*** Supplied records

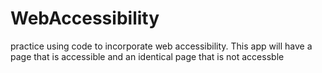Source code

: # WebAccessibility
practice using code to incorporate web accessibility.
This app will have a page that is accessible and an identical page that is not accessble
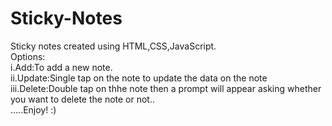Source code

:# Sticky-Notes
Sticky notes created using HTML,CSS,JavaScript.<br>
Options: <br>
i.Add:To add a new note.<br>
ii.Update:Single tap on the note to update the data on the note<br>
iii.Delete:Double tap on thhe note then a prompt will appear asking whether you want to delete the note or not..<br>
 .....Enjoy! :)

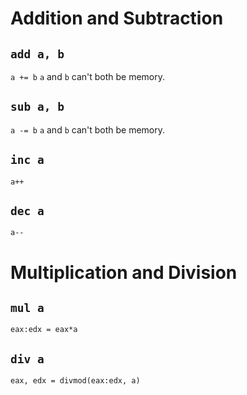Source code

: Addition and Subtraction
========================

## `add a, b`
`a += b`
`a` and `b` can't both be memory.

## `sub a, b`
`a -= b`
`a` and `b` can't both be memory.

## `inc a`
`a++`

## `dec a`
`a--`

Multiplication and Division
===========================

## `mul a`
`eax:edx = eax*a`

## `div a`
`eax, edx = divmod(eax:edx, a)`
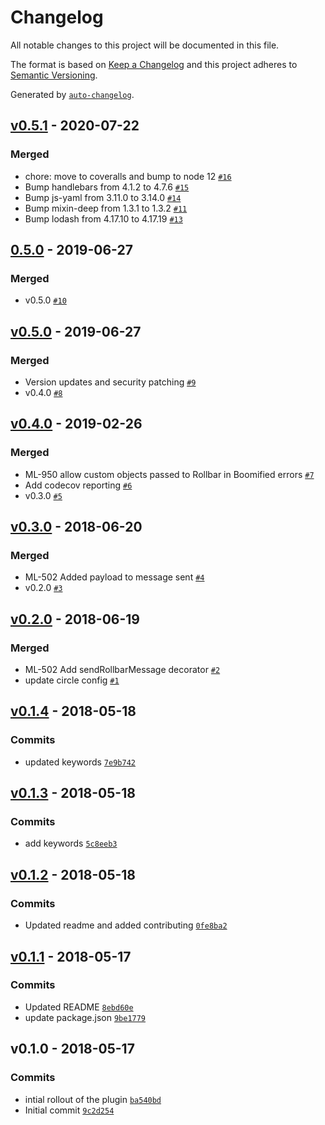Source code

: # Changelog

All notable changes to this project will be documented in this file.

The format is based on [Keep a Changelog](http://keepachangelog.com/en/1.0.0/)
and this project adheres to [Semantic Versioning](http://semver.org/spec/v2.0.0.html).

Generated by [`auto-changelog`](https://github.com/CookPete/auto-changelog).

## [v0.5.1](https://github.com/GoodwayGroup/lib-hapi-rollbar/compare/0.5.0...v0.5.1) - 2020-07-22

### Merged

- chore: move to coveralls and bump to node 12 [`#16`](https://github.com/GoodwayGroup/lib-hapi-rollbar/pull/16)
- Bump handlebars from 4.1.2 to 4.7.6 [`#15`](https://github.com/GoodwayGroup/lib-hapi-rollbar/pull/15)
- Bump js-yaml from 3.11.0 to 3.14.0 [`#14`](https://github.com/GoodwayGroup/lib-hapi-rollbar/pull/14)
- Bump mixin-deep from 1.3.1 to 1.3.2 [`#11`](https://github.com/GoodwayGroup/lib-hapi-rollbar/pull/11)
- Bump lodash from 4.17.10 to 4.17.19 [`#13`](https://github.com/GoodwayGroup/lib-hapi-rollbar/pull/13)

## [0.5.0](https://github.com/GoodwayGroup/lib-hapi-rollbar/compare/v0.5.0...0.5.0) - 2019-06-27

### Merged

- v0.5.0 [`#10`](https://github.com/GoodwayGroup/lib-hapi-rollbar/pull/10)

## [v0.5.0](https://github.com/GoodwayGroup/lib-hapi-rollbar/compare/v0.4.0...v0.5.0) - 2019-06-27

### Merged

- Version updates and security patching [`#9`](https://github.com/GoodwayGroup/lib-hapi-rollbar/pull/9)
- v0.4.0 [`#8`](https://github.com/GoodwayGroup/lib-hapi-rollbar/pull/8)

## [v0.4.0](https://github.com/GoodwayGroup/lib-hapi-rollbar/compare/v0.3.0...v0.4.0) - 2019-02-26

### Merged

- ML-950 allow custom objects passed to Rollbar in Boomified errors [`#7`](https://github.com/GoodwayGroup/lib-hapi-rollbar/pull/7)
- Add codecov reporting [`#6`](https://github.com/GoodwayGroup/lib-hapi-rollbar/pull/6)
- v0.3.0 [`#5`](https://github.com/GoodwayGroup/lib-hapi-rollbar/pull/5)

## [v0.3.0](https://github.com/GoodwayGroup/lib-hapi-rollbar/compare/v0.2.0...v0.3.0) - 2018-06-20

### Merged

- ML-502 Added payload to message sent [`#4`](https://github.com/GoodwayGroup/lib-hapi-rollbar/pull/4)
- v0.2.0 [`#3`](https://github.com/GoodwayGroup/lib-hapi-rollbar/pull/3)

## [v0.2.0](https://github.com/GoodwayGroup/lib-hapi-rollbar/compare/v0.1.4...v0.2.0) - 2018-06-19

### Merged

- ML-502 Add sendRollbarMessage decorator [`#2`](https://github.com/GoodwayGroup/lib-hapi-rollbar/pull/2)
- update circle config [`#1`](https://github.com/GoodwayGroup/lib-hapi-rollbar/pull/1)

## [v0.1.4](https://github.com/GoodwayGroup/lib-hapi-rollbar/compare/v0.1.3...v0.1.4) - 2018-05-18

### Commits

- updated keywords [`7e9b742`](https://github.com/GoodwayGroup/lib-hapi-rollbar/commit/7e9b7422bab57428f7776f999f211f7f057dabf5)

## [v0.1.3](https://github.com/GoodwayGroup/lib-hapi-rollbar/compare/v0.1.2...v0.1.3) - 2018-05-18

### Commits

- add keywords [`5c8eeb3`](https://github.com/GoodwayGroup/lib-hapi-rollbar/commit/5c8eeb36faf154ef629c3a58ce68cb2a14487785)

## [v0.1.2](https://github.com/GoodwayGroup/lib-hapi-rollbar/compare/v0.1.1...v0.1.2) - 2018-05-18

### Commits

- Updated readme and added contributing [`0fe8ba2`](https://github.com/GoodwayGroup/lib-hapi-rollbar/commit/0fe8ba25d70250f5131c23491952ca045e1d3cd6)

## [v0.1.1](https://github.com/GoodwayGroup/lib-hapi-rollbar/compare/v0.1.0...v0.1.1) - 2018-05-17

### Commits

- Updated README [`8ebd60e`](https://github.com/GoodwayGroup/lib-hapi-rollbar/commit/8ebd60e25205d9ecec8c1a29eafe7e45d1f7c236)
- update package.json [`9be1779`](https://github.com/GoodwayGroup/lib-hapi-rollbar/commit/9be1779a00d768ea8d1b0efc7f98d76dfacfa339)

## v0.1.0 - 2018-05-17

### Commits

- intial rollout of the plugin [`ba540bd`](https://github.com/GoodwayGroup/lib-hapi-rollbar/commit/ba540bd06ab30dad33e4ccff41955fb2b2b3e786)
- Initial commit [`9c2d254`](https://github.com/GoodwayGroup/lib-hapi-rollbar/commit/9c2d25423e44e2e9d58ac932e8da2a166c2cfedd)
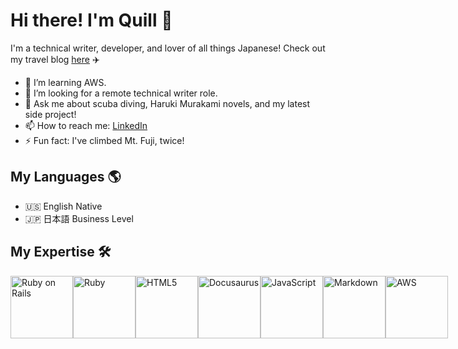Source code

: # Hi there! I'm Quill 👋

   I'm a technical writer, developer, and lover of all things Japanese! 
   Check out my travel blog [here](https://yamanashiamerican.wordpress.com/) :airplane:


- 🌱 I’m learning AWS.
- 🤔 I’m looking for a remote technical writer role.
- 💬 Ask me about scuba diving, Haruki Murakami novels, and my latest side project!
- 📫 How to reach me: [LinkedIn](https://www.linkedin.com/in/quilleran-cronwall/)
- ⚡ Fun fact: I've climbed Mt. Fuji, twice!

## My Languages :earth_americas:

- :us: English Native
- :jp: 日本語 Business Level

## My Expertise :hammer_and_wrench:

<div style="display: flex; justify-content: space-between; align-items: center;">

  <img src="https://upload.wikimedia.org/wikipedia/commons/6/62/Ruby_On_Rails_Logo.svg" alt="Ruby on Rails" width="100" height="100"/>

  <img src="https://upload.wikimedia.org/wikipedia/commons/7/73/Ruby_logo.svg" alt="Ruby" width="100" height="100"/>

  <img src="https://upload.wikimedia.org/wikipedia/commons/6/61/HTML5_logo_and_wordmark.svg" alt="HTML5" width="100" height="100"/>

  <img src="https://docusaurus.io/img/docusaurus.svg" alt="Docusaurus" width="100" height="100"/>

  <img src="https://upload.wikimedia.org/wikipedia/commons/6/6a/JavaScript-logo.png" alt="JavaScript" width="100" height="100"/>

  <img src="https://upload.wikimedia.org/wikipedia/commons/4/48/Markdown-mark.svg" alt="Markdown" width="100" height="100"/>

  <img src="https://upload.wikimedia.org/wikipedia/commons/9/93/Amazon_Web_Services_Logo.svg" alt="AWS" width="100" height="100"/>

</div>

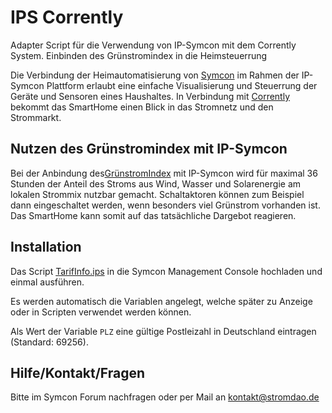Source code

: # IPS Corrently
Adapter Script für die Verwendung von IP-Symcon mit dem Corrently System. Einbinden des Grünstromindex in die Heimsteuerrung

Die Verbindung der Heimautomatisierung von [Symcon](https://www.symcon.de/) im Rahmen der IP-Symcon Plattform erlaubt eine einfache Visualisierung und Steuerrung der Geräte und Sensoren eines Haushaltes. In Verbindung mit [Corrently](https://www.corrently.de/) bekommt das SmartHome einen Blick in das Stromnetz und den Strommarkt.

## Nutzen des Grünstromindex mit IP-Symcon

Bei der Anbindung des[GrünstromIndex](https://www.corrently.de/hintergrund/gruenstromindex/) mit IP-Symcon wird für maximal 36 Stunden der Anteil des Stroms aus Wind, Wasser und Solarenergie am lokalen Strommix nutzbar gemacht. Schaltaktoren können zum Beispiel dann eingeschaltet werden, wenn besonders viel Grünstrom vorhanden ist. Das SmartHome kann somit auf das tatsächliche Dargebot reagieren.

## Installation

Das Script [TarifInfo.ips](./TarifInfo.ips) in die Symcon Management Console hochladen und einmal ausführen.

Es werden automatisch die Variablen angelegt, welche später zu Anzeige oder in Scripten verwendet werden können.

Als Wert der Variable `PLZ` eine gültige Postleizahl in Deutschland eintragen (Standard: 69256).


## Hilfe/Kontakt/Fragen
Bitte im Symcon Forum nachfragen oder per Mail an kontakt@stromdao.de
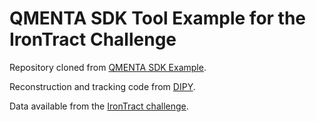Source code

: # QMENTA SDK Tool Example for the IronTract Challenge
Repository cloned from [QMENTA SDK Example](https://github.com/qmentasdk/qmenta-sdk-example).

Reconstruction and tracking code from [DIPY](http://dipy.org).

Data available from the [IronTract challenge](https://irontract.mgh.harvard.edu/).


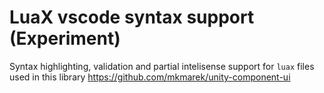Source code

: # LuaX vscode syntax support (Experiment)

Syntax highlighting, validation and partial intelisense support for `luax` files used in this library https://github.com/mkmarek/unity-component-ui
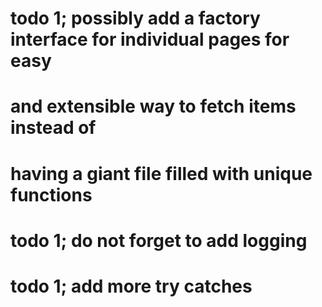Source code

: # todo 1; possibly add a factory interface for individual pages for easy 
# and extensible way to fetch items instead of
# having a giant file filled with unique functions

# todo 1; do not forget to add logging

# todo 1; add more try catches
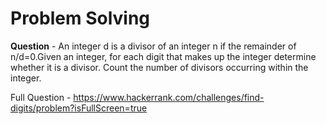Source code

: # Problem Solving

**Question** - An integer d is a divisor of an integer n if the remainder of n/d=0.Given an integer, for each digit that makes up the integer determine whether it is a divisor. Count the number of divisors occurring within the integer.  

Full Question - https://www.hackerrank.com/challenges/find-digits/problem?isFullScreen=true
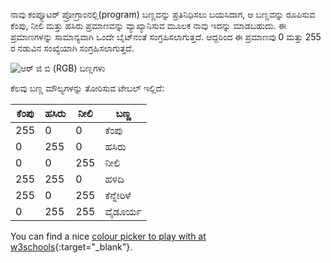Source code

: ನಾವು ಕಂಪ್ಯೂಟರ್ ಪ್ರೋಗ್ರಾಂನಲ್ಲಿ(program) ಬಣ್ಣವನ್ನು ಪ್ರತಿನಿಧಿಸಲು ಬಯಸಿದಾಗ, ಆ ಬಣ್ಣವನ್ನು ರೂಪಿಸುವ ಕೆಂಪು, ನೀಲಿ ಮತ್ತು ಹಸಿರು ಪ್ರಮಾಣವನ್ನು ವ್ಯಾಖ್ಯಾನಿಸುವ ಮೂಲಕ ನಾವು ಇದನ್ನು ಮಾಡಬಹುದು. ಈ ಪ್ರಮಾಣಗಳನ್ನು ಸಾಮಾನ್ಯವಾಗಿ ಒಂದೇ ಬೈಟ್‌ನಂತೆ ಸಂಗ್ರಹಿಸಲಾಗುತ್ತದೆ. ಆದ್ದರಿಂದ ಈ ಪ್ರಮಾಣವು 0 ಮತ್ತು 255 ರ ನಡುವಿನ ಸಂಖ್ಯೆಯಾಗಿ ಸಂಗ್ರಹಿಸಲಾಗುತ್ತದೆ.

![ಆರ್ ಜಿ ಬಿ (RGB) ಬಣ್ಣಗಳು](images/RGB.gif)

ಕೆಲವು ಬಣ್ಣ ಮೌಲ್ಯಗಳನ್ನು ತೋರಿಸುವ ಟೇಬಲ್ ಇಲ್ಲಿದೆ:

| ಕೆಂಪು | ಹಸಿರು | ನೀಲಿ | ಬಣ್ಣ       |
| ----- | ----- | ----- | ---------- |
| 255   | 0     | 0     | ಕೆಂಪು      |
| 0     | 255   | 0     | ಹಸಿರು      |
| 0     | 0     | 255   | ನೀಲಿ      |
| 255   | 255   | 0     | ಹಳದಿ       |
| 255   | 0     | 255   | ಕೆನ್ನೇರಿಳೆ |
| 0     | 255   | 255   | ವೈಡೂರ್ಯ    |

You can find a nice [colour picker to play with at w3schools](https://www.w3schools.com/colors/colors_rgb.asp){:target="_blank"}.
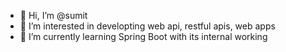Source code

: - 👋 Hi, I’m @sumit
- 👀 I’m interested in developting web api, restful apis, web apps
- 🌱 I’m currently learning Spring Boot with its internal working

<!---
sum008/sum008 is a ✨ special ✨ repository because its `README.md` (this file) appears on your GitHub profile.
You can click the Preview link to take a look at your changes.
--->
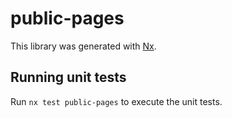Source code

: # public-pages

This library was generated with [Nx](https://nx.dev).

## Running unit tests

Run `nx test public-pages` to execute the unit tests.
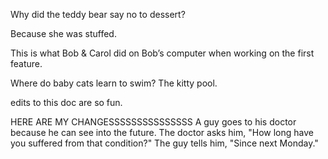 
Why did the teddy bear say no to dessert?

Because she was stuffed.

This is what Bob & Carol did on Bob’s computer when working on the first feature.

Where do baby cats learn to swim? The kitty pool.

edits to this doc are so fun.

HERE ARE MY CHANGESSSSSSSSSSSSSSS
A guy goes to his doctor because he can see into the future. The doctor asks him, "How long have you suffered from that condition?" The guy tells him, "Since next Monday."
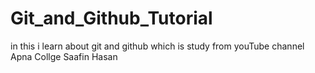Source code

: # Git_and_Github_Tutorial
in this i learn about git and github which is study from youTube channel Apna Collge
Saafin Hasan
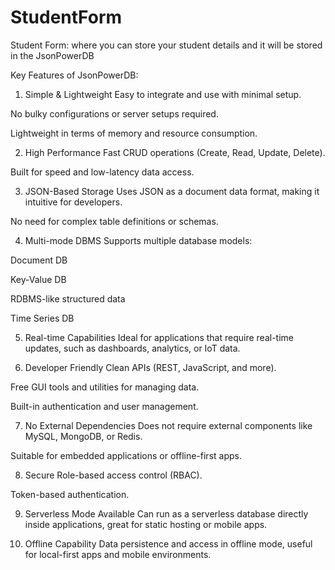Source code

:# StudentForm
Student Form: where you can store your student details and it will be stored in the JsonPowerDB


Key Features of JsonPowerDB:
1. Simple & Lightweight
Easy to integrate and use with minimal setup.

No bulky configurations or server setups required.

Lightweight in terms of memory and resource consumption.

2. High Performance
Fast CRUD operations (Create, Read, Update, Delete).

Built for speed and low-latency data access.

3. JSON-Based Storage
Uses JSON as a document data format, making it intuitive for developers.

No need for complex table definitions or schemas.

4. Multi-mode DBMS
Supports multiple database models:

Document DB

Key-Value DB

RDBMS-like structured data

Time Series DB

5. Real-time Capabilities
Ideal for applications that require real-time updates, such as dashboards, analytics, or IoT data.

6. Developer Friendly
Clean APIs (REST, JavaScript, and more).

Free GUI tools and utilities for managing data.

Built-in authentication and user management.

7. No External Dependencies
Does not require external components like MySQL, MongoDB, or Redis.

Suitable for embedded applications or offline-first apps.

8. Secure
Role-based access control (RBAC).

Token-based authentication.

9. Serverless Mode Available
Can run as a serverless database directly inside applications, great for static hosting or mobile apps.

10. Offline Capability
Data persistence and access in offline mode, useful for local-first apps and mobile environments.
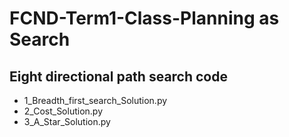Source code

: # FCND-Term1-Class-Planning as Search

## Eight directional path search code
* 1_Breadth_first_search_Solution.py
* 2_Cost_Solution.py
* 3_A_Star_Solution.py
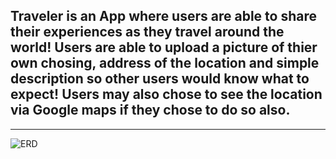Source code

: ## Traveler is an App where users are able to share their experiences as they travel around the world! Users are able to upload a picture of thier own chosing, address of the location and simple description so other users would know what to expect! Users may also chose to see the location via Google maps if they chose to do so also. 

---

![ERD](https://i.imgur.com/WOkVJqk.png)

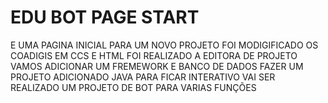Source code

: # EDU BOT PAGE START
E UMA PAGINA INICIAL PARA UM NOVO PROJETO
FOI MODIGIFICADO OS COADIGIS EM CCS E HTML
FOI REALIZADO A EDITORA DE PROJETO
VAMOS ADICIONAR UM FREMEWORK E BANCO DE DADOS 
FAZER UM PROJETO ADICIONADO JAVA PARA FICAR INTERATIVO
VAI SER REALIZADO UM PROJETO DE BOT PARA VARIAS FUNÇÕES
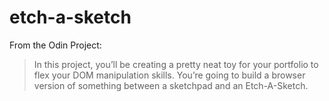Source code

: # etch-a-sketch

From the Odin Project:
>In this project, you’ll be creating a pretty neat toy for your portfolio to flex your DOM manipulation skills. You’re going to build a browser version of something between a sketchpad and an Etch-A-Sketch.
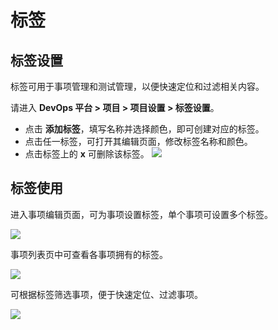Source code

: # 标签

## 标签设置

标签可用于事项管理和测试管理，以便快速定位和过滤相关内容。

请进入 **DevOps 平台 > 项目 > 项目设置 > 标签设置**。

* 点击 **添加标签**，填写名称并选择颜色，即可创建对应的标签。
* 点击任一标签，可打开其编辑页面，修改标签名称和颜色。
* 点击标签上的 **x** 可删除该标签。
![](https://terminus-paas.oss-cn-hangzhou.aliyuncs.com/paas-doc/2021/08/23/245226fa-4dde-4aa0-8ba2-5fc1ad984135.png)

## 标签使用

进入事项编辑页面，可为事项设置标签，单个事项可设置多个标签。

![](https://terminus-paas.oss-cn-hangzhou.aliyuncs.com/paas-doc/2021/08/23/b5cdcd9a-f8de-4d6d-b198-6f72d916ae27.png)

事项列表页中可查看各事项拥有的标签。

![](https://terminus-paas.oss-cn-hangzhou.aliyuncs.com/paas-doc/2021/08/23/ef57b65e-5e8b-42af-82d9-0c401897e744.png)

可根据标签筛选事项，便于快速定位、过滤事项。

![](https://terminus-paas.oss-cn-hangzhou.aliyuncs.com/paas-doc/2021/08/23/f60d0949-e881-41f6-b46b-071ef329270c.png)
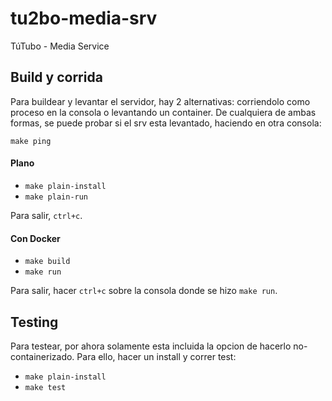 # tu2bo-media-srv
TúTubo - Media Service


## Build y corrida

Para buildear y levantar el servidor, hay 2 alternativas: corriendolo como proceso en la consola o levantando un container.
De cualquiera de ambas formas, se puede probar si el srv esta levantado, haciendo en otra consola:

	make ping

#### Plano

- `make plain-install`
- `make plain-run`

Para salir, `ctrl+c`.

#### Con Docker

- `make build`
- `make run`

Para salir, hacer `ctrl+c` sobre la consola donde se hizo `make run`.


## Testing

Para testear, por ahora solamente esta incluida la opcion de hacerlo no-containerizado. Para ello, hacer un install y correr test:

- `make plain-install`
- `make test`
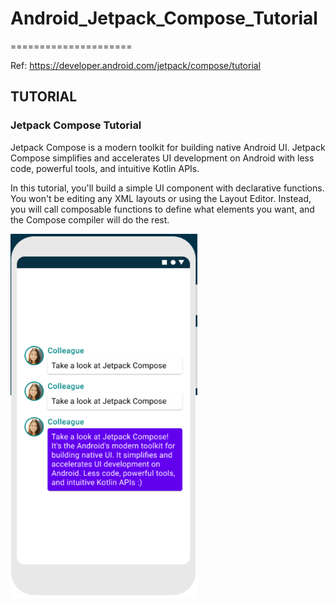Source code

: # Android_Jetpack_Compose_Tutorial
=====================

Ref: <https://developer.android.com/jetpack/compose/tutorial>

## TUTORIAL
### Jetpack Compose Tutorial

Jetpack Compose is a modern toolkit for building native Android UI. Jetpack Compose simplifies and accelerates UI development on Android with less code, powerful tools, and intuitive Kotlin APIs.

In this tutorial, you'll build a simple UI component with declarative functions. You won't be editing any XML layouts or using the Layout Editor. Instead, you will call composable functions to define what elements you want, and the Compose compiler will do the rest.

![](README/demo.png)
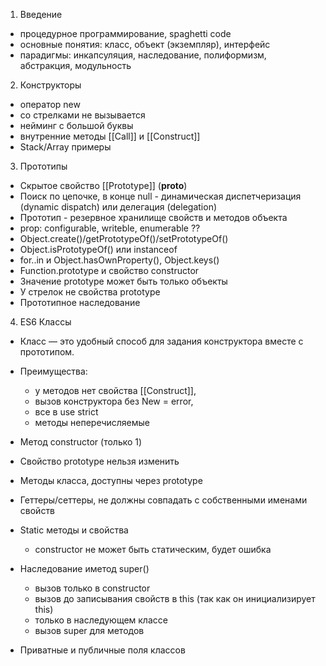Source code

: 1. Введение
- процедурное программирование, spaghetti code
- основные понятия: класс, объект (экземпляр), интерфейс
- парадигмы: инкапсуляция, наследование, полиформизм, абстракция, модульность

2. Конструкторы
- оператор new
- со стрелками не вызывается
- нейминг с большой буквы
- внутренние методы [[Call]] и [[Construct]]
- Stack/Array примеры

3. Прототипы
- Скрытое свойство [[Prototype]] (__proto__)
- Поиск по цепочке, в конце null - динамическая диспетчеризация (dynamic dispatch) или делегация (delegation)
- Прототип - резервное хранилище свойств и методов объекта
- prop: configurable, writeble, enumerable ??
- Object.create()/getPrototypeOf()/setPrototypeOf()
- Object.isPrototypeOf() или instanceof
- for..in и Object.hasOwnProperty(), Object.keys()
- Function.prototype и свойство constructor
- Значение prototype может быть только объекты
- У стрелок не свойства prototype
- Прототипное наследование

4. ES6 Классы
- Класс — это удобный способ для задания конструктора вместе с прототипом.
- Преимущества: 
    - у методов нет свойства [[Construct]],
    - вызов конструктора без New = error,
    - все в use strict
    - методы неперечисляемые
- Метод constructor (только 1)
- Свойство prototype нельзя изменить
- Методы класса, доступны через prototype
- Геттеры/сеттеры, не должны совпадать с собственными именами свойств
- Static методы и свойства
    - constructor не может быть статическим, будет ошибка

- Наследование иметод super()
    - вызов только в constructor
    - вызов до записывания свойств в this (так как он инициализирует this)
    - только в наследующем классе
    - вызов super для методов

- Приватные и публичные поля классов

******

▸ Exercise description: Search the data for "format". Copy every line that has it.

▸ Solution for this exercise:
The format is based on [Keep a Changelog](http://keepachangelog.com/en/1.0.0/)
Uses JSON as a document data format, making it intuitive for developers.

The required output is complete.